I feel like not enough people are talking about Becky Cloonan’s run on The Punisher. For one thing, Cloonan may be the first female writer for Frank Castle in a long, long time and the first one ever for his solo book. The Punisher, for reasons that should be apparent, comes across as a very masculine character, driven by the deaths of his wife and children. For this reason, Cloonan’s run on the character is interesting, because it hasn’t been extremely different than past runs — Castle is still a hard-edged anti-hero going up against drug runners that are worse than he is and teaming up with a female DEA agent to take them down his way.
The difference, however, comes with the approach Cloonan takes with writing Castle. There are pretty much two ways to write the Punisher: by looking at the man underneath and how broken he is or by approaching him from other people’s points of view, as a force of nature. Greg Rucka favored the former, while Garth Ennis mixed the two. Cloonan, however, definitely favors the “force of nature” approach, as most often her Punisher is seen through the eyes of others. Hell, in the first issue, when someone yells at his henchmen to kill the Punisher, another character calmly explains, “You can’t kill Frank Castle. He’s already dead.”
Nowhere is this approach better illustrated (by Kris Anka) than The Punisher #13, a done-in-one story where Frank returns to New York City after a short vacation (i.e. killing drug runners in the backwoods).
Unfortunately, that’s when Frank notices that one of his guns is missing. So he decides to find the thief and pay him a visit. And one visit from Frank Castle is all it takes to get pretty much anyone talking.
Eventually, Frank tracks down his gun to a woman who needed protection against her abusive ex-boyfriend. In an altercation, the ex-boyfriend ends up getting the upper hand and getting the gun.
And that’s all the story was about — not Frank killing some gang members or mob bosses or anything, just a short story about Frank getting his gun back. I feel like this should be the way to write the Punisher — not just as a character himself, but as something to which other characters react.
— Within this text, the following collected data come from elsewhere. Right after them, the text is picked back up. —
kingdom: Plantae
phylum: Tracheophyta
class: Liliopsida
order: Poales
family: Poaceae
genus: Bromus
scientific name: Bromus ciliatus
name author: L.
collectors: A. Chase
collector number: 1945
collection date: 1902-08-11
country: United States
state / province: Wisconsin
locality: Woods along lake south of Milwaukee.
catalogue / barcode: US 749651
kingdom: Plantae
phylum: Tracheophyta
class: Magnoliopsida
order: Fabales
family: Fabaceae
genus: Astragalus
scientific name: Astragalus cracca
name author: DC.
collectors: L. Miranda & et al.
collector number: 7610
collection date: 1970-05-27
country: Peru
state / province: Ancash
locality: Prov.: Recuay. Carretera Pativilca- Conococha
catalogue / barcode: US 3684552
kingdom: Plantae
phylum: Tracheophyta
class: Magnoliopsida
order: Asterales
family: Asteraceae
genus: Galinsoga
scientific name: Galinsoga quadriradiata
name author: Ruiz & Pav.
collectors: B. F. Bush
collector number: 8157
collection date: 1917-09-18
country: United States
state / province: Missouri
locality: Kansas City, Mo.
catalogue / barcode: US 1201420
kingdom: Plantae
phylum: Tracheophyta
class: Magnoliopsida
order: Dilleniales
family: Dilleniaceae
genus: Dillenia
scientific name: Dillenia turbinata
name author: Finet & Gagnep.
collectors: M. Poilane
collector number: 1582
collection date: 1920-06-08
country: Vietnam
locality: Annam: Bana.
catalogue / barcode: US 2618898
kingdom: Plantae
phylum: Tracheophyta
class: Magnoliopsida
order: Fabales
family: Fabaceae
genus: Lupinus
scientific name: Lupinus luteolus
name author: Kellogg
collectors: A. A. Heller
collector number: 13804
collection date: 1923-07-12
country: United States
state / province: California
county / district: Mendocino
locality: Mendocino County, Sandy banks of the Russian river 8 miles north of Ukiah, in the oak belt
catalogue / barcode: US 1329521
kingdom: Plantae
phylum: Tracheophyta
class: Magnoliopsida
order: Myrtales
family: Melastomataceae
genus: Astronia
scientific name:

It’s no coincidence that The Punisher books either rely on a lot of narration boxes of Frank’s thoughts (like Ennis did) or they introduce a new character to give us another perspective (like Rucka did).
Becky Cloonan appears to be going for the latter approach as well. The way other people see Frank Castle lines up pretty well in showing the Punisher as a force of nature.
After all, you can’t kill him — he’s already dead.